The company announced the acquisition of relevant assets of Junlan: the company acquired relevant assets of Junlan with a total price of 140 million yuan. The acquisition funds were used for listing and fund-raising, and the purpose was transferred from self construction to acquisition. The acquired assets include 79% equity of Junlan hotel management company of 66 million yuan, 70% equity of Jinglan hotel investment management company of 14 million yuan and “Junlan” series trademarks of 60 million yuan.
The acquisition accelerates the layout of the national medium and high-end market and is expected to increase the performance: 1) Junlan is a high-end national hotel management company in China.
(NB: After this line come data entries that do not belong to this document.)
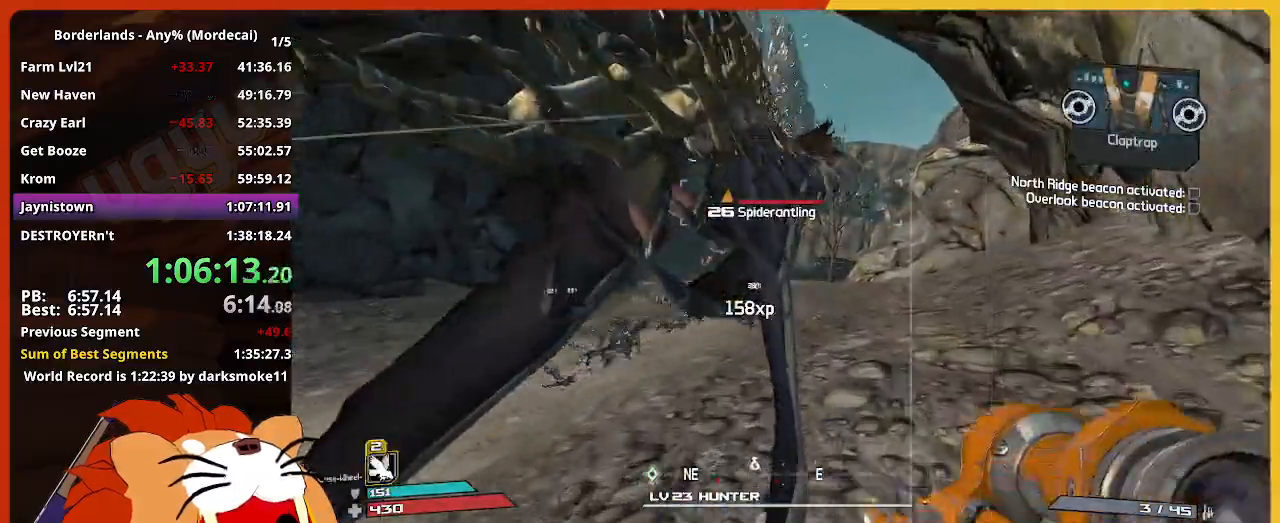
{"keys": ["w"], "mouse": [], "mouse_move": "still", "events": []}
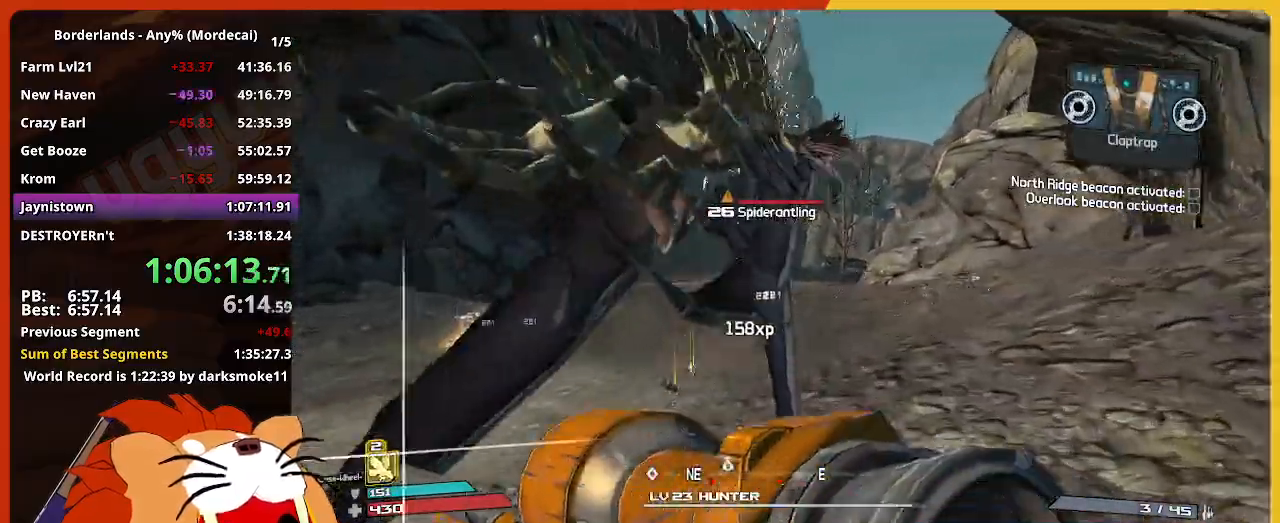
{"keys": ["w"], "mouse": [], "mouse_move": "still", "events": []}
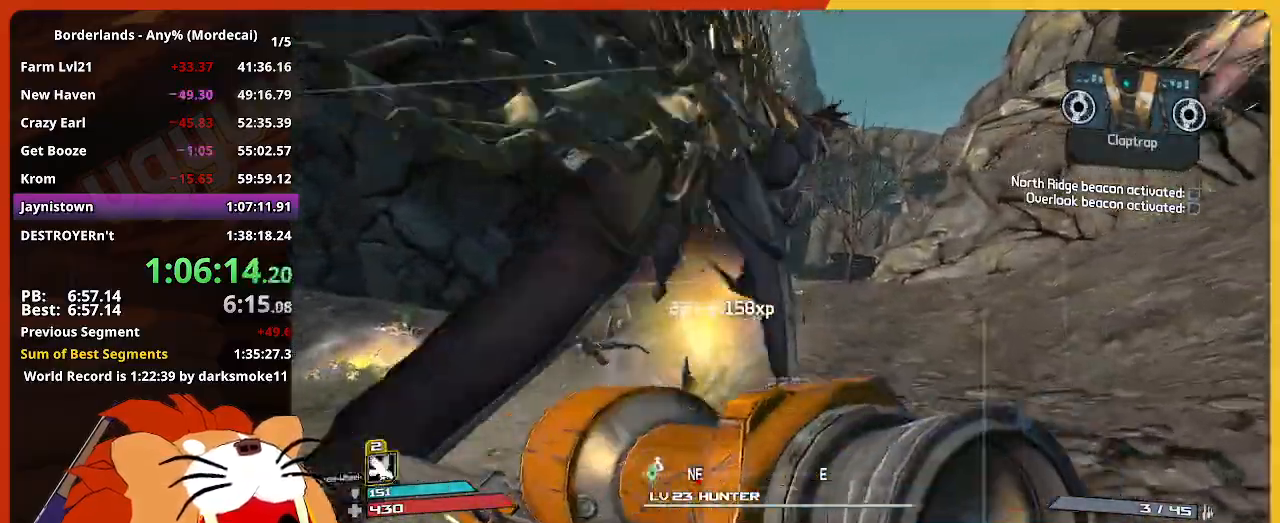
{"keys": ["w"], "mouse": [], "mouse_move": "still", "events": []}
By the end of 2021, it has invested and managed more than 180 hotels in 23 provinces and cities, with a total number of rooms exceeding 50000. Junlan’s 20-year / 21q1-3 revenue is 4151 / 47.3 million yuan and net profit is 880 / 13.85 million yuan. The company expects to generate an annual revenue of 6828 / 79.56 million yuan and a profit of 1522 / 19.03 million yuan on 22 / 23. 2) Jinglan is a new brand of Junlan and a professional hotel management and consulting service organization. Since its establishment in 2015, it has invested and managed 75 hotels in 13 provinces and cities. Jinglan’s 20-year / 21q1-3 revenue is 1496 / 13.32 million yuan and net profit is – 431 / – 670000 yuan. The company expects to generate an annual revenue of 2714 / 30.11 million yuan and a performance of – 1.9/842000 yuan on 22 / 23. 3) In addition, 63 “Junlan” series trademarks are the subject of this transaction, of which the trademarks waiting for substantive examination and the trademarks in the preliminary examination stage are transferred together when the transfer conditions are met.
On the one hand, after the acquisition, the company managed more than 300 hotels and more than 60000 guest rooms, further improving the national market share and becoming a leading enterprise of medium and high-end hotels, especially high-end hotels. On the other hand, it helps to improve the business scale and profitability of listed companies. After a 3-5-year climbing period, Junlan / Jinglan stable period will generate an annual income of 100 million yuan / 40.12 million yuan and 27.81/2.19 million yuan.
Zhejiang Ssaw Boutique Hotels Co.Ltd(301073) showed business resilience during the epidemic period, and the acquisition is expected to accelerate the scale transition. In 2019, the revenue was 337 million yuan, the net profit attributable to the parent was 72 million yuan, and the normalized profit margin was 19% and roe30%. As of September 21, there were 47 hotels, of which 16 were directly operated and joint ventures, accounting for 34% and the contribution of revenue and profit exceeded 80%. It is recommended to pay active attention.
Risk warning: the epidemic situation repeatedly disturbs the recovery rhythm; Macroeconomic downturn affects business travel demand; Acquisition and integration are not as expected; The performance forecast is the preliminary calculation result, and the specific financial data shall be subject to the annual report disclosed by the company.